■ **TEXTO SELECCIONADO**:
MATRIMONIO DE CONVENIENCIA

Como le dije a mi amiga, la periodista Gema Castellanos, en una entrevista grabada que pronto estará en disposición de ser difundida, lo que nos puede suceder a partir de la investidura que está a punto de producirse, es como a los matrimonios de conveniencia: En la mayor parte de los casos son los que más duran.

Efectivamente, la endiablada situación a que nos abocan los acontecimientos de los últimos días y los que previsiblemente están por venir, ha fraguado una negociación cuyo contenido desconocemos que va a dar sus frutos en los próximos meses, quizás años, en el contexto de mayor división y enfrentamiento político y social que hemos tenido en España desde que nos dotamos de la primera Constitución democrática, triunfo del Estado de Derecho y del pacto político, económico y social que supuso la Transición.

■ **QUÉ SE PIDE**:
Prolonga el artículo sobre la investidura como matrimonio de conveniencia con un párrafo que siga a su última oración.

■ **EXTRACTOS DE DATOS**:

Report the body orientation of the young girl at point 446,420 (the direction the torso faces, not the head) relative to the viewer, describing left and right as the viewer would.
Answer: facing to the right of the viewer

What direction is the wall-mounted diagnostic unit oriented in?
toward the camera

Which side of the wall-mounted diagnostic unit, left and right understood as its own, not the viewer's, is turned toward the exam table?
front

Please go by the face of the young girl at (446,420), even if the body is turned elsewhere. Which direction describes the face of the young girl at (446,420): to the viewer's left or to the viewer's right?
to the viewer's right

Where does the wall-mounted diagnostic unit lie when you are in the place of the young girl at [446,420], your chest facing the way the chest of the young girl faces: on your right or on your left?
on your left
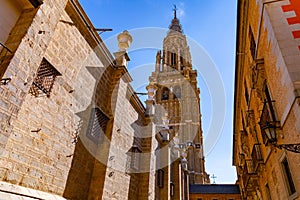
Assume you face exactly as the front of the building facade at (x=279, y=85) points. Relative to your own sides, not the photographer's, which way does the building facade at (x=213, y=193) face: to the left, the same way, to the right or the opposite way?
to the left

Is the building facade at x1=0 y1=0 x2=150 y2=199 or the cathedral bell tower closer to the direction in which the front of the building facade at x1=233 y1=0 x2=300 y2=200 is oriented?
the building facade

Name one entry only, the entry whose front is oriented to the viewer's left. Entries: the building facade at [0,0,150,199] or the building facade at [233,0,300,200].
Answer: the building facade at [233,0,300,200]

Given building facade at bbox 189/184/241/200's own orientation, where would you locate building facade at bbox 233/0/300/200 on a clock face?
building facade at bbox 233/0/300/200 is roughly at 12 o'clock from building facade at bbox 189/184/241/200.

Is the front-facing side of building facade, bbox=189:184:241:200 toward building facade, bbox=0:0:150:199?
yes

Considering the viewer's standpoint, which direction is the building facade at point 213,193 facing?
facing the viewer

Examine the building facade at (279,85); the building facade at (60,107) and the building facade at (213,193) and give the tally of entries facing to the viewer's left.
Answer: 1

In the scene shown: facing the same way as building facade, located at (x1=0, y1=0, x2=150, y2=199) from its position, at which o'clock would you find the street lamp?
The street lamp is roughly at 11 o'clock from the building facade.

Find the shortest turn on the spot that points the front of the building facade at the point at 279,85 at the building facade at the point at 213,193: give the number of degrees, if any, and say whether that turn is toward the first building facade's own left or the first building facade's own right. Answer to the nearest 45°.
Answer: approximately 90° to the first building facade's own right

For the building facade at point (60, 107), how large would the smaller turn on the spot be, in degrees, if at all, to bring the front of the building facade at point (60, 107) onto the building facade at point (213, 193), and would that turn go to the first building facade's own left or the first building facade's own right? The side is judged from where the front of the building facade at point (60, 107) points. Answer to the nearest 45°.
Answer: approximately 90° to the first building facade's own left

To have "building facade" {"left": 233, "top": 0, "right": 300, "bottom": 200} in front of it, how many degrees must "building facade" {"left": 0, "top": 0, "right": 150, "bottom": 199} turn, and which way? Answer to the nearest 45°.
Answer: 0° — it already faces it

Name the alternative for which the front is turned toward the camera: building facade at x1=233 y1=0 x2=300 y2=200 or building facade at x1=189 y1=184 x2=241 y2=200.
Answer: building facade at x1=189 y1=184 x2=241 y2=200

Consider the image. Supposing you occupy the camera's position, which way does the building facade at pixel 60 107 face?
facing the viewer and to the right of the viewer

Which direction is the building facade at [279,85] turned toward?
to the viewer's left

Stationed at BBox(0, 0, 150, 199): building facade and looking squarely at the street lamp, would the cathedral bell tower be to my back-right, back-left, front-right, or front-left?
front-left

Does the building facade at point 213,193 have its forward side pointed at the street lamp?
yes

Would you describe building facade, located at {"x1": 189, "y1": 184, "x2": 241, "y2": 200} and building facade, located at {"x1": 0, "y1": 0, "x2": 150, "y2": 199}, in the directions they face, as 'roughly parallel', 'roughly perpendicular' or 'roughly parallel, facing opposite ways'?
roughly perpendicular

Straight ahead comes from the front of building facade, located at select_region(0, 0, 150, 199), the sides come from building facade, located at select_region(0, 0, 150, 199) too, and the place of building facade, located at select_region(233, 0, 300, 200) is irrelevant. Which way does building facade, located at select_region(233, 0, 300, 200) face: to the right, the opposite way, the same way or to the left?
the opposite way
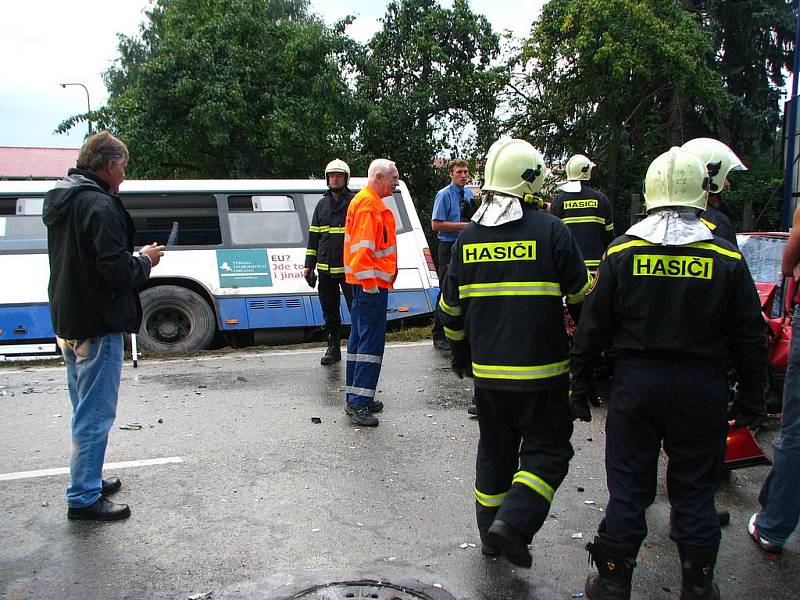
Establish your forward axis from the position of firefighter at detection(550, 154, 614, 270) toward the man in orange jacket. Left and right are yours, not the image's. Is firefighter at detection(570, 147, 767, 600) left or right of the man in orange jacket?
left

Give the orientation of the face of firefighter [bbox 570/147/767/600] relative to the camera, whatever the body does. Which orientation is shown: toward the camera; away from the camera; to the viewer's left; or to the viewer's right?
away from the camera

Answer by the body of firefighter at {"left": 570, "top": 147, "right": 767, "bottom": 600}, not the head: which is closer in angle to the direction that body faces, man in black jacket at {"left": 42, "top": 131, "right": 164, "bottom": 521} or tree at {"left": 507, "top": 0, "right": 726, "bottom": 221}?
the tree

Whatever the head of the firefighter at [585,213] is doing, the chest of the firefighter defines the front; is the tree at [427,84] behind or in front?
in front

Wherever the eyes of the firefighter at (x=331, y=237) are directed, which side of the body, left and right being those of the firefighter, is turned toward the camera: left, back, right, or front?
front

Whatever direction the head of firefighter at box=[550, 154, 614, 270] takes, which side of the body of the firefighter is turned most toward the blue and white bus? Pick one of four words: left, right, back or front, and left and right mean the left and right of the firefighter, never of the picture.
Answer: left

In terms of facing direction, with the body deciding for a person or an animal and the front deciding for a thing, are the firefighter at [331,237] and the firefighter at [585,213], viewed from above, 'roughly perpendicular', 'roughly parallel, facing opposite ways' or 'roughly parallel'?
roughly parallel, facing opposite ways
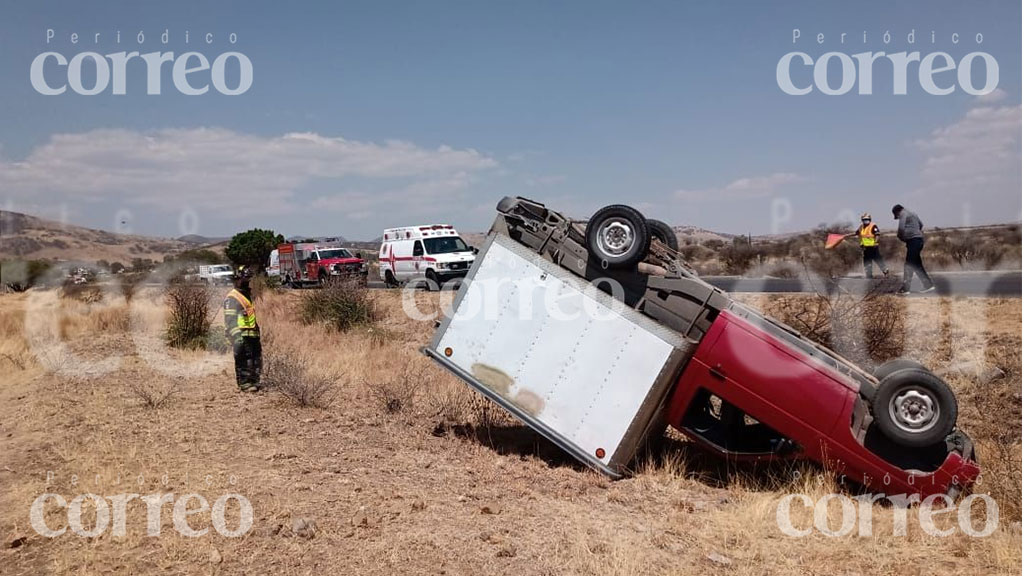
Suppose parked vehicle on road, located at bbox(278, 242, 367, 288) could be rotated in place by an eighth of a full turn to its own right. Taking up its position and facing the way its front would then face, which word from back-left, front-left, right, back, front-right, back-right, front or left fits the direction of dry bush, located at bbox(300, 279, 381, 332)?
front

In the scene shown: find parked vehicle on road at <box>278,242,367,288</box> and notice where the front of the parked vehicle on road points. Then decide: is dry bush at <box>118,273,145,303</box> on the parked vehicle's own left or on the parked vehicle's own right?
on the parked vehicle's own right

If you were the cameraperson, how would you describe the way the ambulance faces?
facing the viewer and to the right of the viewer

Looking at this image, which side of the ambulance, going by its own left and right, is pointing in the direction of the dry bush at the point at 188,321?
right

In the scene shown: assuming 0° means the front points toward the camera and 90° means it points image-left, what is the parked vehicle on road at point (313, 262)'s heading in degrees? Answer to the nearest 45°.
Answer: approximately 315°

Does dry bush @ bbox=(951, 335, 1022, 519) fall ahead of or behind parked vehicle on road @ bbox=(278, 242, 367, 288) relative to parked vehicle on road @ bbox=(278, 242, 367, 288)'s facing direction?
ahead

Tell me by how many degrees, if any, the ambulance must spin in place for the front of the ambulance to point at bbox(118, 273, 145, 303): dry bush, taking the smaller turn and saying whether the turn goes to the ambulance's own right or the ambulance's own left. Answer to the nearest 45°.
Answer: approximately 135° to the ambulance's own right

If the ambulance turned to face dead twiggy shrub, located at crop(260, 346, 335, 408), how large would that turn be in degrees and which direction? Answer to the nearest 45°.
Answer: approximately 45° to its right

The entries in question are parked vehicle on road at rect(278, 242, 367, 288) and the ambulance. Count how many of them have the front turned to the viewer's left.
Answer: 0

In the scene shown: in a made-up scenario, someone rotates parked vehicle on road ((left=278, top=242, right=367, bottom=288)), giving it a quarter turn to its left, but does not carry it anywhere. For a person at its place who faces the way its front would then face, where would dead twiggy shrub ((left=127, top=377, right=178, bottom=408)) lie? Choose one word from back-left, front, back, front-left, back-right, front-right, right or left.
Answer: back-right

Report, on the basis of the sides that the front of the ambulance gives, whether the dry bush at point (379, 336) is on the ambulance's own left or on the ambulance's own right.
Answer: on the ambulance's own right
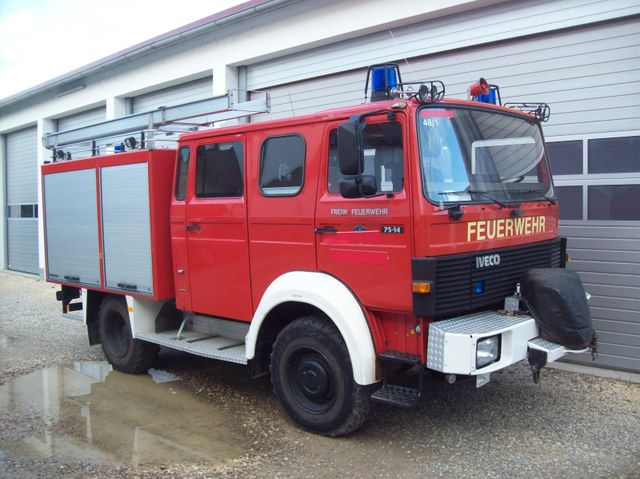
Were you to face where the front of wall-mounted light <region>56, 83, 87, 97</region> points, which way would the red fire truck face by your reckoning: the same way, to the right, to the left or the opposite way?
to the left

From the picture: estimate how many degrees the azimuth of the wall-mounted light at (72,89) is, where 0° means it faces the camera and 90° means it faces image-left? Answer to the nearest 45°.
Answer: approximately 45°

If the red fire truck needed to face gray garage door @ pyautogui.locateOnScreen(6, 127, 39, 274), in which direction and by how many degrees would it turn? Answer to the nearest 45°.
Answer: approximately 180°

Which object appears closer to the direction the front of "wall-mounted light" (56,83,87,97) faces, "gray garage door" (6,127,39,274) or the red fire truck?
the red fire truck

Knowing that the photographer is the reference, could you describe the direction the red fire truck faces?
facing the viewer and to the right of the viewer

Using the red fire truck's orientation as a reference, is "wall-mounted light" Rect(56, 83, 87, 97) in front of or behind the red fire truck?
behind

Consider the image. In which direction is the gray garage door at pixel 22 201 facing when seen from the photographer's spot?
facing the viewer and to the left of the viewer

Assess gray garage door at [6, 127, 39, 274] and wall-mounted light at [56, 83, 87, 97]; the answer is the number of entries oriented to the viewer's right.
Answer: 0

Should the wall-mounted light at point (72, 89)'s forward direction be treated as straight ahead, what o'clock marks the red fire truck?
The red fire truck is roughly at 10 o'clock from the wall-mounted light.

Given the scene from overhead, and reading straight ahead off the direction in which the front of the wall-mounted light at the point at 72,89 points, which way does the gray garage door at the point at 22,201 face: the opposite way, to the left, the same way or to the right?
the same way

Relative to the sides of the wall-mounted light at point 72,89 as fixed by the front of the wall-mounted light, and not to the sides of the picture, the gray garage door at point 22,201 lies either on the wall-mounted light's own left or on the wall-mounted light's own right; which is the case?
on the wall-mounted light's own right
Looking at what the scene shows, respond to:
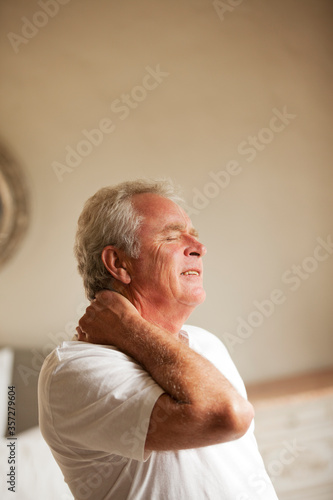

■ **RESPUESTA REDACTADA**:
Se ha concluido un acuerdo político entre antagónicos que nada tiene que ver con aquel que fue fundacional de nuestro sistema político-constitucional y que puede, digo puede porque no es conocido pero sí intuido y temido, llevarnos a la destrucción de aquello de lo que más orgullosos estábamos: la conformación de una ciudadanía dispuesta a avanzar hacia un sistema socialmente más justo (recordemos los Pactos de la Moncloa, con el ejemplo que constituyeron y constituyen no sólo para España sino para muchos otros países que vieron en ello un procedimiento que legitimaba los cambios económicos pluralmente acordados) con respeto de todas las opciones ideológicas y en el marco de las reglas del Estado de Derecho. Y ello con luz y taquígrafos, pues los Pactos fueron puestos por escrito y publicados (todavía conservo un ejemplar de los mismos) y se constituyeron sendas comisiones de control, para encauzar su puesta en práctica, de las que yo misma formé parte, en aquellos momentos, como integrada en aquella Asamblea de Cataluña que, esa sí, respondía a una transversalidad y una legitimidad imposible de discutir, no ya entonces, sino ahora mismo. No hablo, pues, “de oídas” sino como protagonista de algo en lo que estuve presente y que, pese a las dificultades para aunar voluntades que tuvimos, supimos superar porque que lo que estábamos haciendo no respondía a la voluntad que una mitad de la población quería imponer sobre otra mitad.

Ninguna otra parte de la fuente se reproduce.